Al poco llegaron los hijos del matrimonio, que se mostraron muy corteses y encantados de conocer al sanguinario comando que había conquistado el corazón de la tía Verena. Daniel se temió que después de comer tendría que relatarles un montón de anécdotas sobre sus poco edificantes hazañas bélicas. Sus futuros sobrinos (le hizo mucha gracia considerarlos desde ese punto de vista) iban vestidos a la última moda de Hlanith, bastante colorista. Para Daniel era toda una novedad encontrarse por fin con alguien que desconociera los códigos estéticos de Baharna, con las cualidades ocultas de las texturas y todo eso, pero a sus padres no les hacía mucha gracia el desaliño indumentario. Despotricaron un poco sobre la juventud, su irresponsabilidad, que no sabía adónde iba, que no tenía remedio, y algunos argumentos más que Daniel había leído incluso en autores de la antigua Mesopotamia. Por más que la Humanidad hubiera colonizado el universo, ciertas cosas nunca cambiarían.

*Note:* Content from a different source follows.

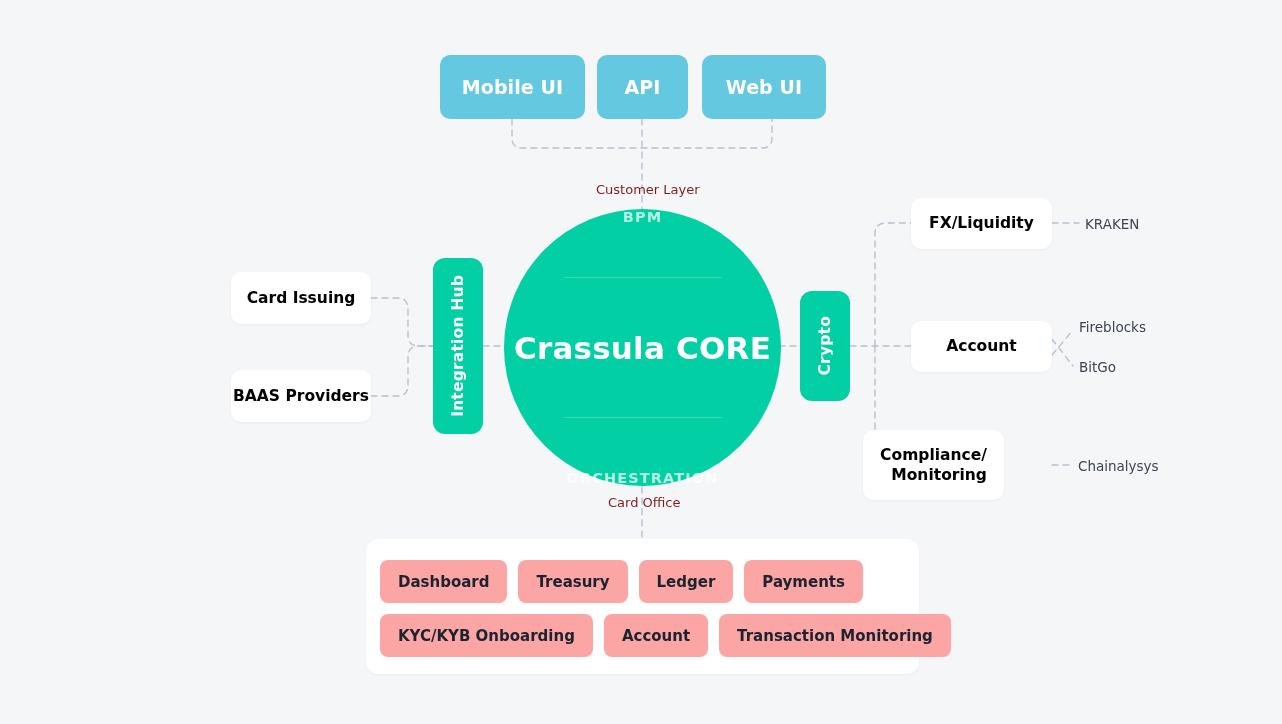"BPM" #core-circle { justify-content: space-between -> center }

Los sobrinos, poses aparte, le parecieron espabilados y eso era lo más importante.
Encargaron el menú a un restaurante cercano, y todos se sentaron en torno a la mesa. Parecía comida rigeliana auténtica, aunque Verena tuvo que conformarse con una nutritiva sopita. Dieron cuenta de aquellos manjares con buen apetito, charlaron, bromearon y llegó la hora de la sobremesa, con los inevitables brindis. Daniel propuso uno por Suniva, por haberse hecho cargo de Lina y Verena.
—Para eso está la familia, hombre —repuso ella, alegre por el alcohol trasegado.
—Tienes toda la razón, cuñada.
—Huy, lo que me ha dicho.
Un robot doméstico recogió las sobras, y la mesa fue reabsorbida por el suelo. Unos sillones anatómicos brotaron del piso y todos se repantigaron en ellos menos Lina, ocupada en jugar con Bartolo como si éste fuera una masa de plastilina.
—Bueno, pareja —dijo Karl, mientras tomaba una infusión de hojas de calia—, ¿qué habéis planeado para el futuro?
—En cuanto Verena se restablezca, regresaremos a Akrotiri. Ya nos quedan pocas semanas para retirarnos con honores y…
—Te aseguro, Daniel, que no pienso volver a reengancharme. Ya cometí esa locura una vez por tu culpa y mira cómo acabé.
—A ver si me lo vas a estar echando en cara por los siglos de los siglos —Daniel sonrió—. A corto plazo, pienso disfrutar de estas vacaciones en Hlanith, pero nuestro hogar está en la Corrala Grande. Además, Lina se lo pasará de miedo cuando regrese. Se convertirá en una celebridad entre los demás niños, narrándoles sus andanzas en el espacio exterior.
—¿Quién ha quedado al mando? —se interesó Verena.
—Ild Qu y Skradda —contestó Daniel—. Hacen buena pareja esos dos, aunque sigo sin explicármelo. Por cierto, el bueno de Timi se jubiló ya. Ahora estará camino de montar un restaurante en su pueblo. Tendremos que ir a visitarlo un año de éstos, a pesar de la mala fama de que goza la Vieja Tierra.
—Nosotros también nos acercaremos algún día por Baharna —dijo Suniva—. Según nos cuenta Verena, no es mal sitio para hacer turismo, con la Gran Fosa, las corralas y demás.
—Aprovechen ahora, antes de que se masifique y pierda su encanto. Hay miles de comerciantes en ciernes deseando sacarles hasta el último céntimo.
La conversación se mantuvo durante varias horas. A media tarde el ordenador volvió a ofrecerles café y bebidas. Se cruzaron los últimos brindis en nombre del futuro y en recuerdo de los amigos caídos, y decidieron contemplar el anochecer a la luz del hogar. El holograma de una hoguera se formó en el centro del salón, mientras que una de las paredes, la que daba al exterior, se tornó transparente. Así, todos juntos, contemplaron cómo se ocultaba el sol y brillaba Gad, el lucero vespertino. Gad… En aquel mundo, tanto Daniel como Verena habían combatido contra enemigos que elevaban el sufrimiento humano a la forma de arte, y las naves con refugiados de semejante infierno llegaban ocasionalmente a Hlanith. Sin embargo, al calor de una hoguera artificial, aquel planeta, y tantos otros, no eran lugares donde la gente sufría, moría o albergaba esperanzas, sino gemas brillantes que contribuían a crear una atmósfera romántica, como si Dios las hubiese engarzado en el tapiz del firmamento para que fueran admiradas.